All lines holding the string "rivista" should be copied from the data below.
*** Opening DATA ***
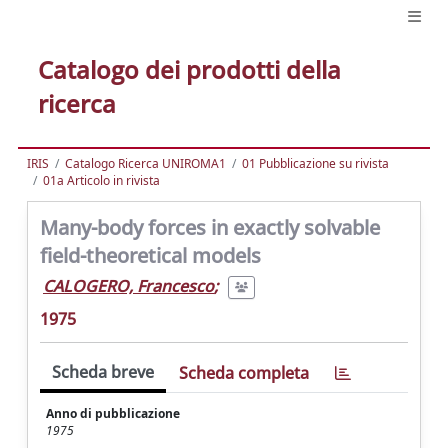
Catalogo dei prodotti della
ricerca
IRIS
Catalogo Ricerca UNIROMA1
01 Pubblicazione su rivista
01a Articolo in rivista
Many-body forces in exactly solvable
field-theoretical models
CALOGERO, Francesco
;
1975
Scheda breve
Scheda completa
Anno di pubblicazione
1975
*** Closing DATA ***
*** Opening DATA ***
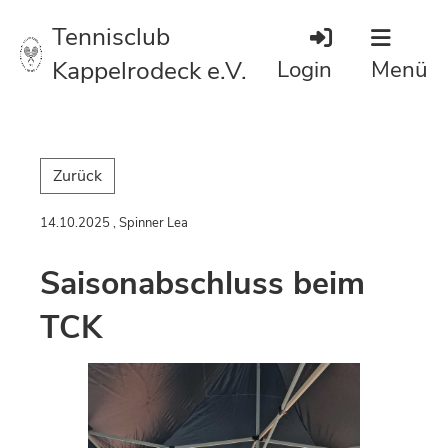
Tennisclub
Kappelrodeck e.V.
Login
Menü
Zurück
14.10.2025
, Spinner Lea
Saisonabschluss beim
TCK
*** Closing DATA ***
*** Opening DATA ***
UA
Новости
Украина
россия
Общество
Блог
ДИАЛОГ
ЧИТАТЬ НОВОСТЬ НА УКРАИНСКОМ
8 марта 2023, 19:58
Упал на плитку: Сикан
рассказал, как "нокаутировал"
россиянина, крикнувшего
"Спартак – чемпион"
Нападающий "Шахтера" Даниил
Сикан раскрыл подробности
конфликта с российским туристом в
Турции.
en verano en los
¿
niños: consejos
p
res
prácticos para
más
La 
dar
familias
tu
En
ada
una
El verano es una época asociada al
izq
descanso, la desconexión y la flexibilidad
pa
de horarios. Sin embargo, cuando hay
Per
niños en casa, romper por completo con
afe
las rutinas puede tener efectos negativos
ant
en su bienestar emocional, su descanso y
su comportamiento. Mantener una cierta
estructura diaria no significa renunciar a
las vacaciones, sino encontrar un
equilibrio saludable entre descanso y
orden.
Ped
*** Closing DATA ***
▶ YOUR RESPONSE
01 Pubblicazione su rivista
01a Articolo in rivista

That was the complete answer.